根据所示文段，为什么睾丸组织块冻存被视为比睾丸细胞悬液更好的保存方式？请用一到三句话说明。

### 所示文段
* * * * * * *

小鼠睾丸组织慢速冷冻保存工艺的优化研究*

谭 佳 郭莹莹 周新丽

（上海理工大学生物系统热科学研究所，上海 200093）

近年来，由于各种因素（包括放化疗、遗传和先天性疾病等）引起的不孕不育发生率呈上升趋势。不孕症还会破坏患者的心理健康［1］，保留生育能力对于保证患者的生活质量至关重要［2］。常用的男性生殖力保存方法为精子保存，是一种有效并且无创的生育力保存方法［3-6］。但是，患有少精症或无精症的男子难以采集正常活性的精子。另外，由于癌症患者趋于年轻化，被诊断患有癌症的儿童，治愈率可能高达80%［7-8］，而癌症治疗可能对睾丸生殖细胞带来损害，30%的男性儿童癌症幸存者在成年时将患无精子症［9］。因此，对于无精子症及无法产生精子的青春期前癌症患者，无法采用精子冷冻方法对他们进行生殖力保存，冷冻保存睾丸组织用于后期移植可能是保持生育力的另一有效选择。睾丸组织可以用两种不同的形态进行保存：a.睾丸细胞悬液；
b.睾丸组织块冻存。细胞悬浮液制备需要机械或酶促消化组织，存在影响细胞活性的风险。此外，睾丸组织本身的功能结构有明显的细胞间依赖关系，细胞与细胞间相互作用的缺失也可能对细胞增殖和分化造成危害。为了保持精原干细胞的成熟能力，青春期前睾丸组织中的所有不同生殖细胞需要一起保存［10］。因此，睾丸组织块的保存被认为是一种良好的替代方法，保存组织中完整的生精小管可维持细胞间相互作用以保留精原干细胞存活所必需的生理环境。

目前，常用的块状睾丸组织低温保存技术是慢速冷冻保存。Milazzo等［11］对未成熟小鼠睾丸组织冷冻保存方案进行了优化，得出睾丸组织的慢速冷冻程序：4℃停留30 min以加载低温保护剂，2℃/min降至-9℃，停留8 min，0.3℃/min降至-40℃，25℃/min降至-150℃，后投入液氮。解冻后显示了代表细胞增殖能力的抗增殖细胞核抗原（proliferating cell nuclear antigen，PCNA）抗体约80%呈阳性表达，与对照组（91%）仍有一些差距。Unni等［12］运用类似程序对人睾丸组织冻存后培养48 h，结果显示了约50%的活性，远低于对照组（70%）。Kvist等［13］、Keros等［14-15］、Travers等［16］、Shinohara等［17］均运用相似程序对人或动物模型睾丸组织进行了慢速冷冻保存。虽然睾丸组织的慢速冷冻取得了一定的成果，但是根据慢速冷冻的原理，上述睾丸组织冷冻程序存在两个问题：一是常用慢速冷冻程序所用加载保护剂时间为30 min，即使所需保护剂浓度较低，长时间浸泡仍会对组织造成不可逆的毒性损伤；
二是降温的第一、二阶段的降温速率较慢，保护剂加载完成后经过近2 h才投入液氮，对组织造成较大的溶质损伤及毒性损伤。

* * * * * * *

### 记录数据
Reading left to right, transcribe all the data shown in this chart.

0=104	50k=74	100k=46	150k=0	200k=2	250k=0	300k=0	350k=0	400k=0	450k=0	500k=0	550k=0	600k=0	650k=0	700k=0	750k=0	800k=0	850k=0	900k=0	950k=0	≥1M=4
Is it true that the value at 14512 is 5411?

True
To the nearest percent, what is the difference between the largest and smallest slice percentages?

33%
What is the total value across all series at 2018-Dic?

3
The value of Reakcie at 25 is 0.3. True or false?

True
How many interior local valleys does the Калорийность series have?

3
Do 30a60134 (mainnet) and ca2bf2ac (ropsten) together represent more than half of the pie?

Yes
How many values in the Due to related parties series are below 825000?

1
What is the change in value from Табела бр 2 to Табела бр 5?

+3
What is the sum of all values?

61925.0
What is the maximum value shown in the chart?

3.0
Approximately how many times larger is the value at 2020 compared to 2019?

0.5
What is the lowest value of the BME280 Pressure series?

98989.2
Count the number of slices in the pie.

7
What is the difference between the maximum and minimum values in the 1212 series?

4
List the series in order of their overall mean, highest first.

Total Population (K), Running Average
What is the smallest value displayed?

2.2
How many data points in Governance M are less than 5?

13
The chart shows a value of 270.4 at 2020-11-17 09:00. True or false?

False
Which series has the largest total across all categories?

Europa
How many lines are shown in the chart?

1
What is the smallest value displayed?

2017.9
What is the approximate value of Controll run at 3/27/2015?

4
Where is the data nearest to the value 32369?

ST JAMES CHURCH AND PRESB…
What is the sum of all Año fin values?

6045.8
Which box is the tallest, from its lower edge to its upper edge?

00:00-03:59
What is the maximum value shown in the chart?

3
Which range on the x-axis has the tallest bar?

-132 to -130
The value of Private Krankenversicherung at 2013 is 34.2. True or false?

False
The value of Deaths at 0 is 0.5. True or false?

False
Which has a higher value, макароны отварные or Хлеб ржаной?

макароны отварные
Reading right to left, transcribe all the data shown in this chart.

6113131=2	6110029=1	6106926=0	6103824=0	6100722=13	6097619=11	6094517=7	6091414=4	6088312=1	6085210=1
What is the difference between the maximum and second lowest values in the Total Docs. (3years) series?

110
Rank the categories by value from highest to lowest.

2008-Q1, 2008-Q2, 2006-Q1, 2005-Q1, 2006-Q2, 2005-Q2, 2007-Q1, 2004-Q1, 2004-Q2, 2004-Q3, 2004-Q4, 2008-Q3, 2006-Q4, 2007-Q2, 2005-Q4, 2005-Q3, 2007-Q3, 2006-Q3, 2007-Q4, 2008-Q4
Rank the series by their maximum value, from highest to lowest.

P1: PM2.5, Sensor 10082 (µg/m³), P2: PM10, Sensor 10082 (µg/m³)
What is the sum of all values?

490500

* * * * * * *

### 答案部分
制备细胞悬液需要以机械或酶促方式消化组织，可能损害细胞活性；而且睾丸组织的功能结构依赖细胞间关系，失去细胞间相互作用也可能危害细胞增殖和分化。保存组织块时，完整的生精小管能维持细胞间相互作用，从而保留精原干细胞存活所必需的生理环境。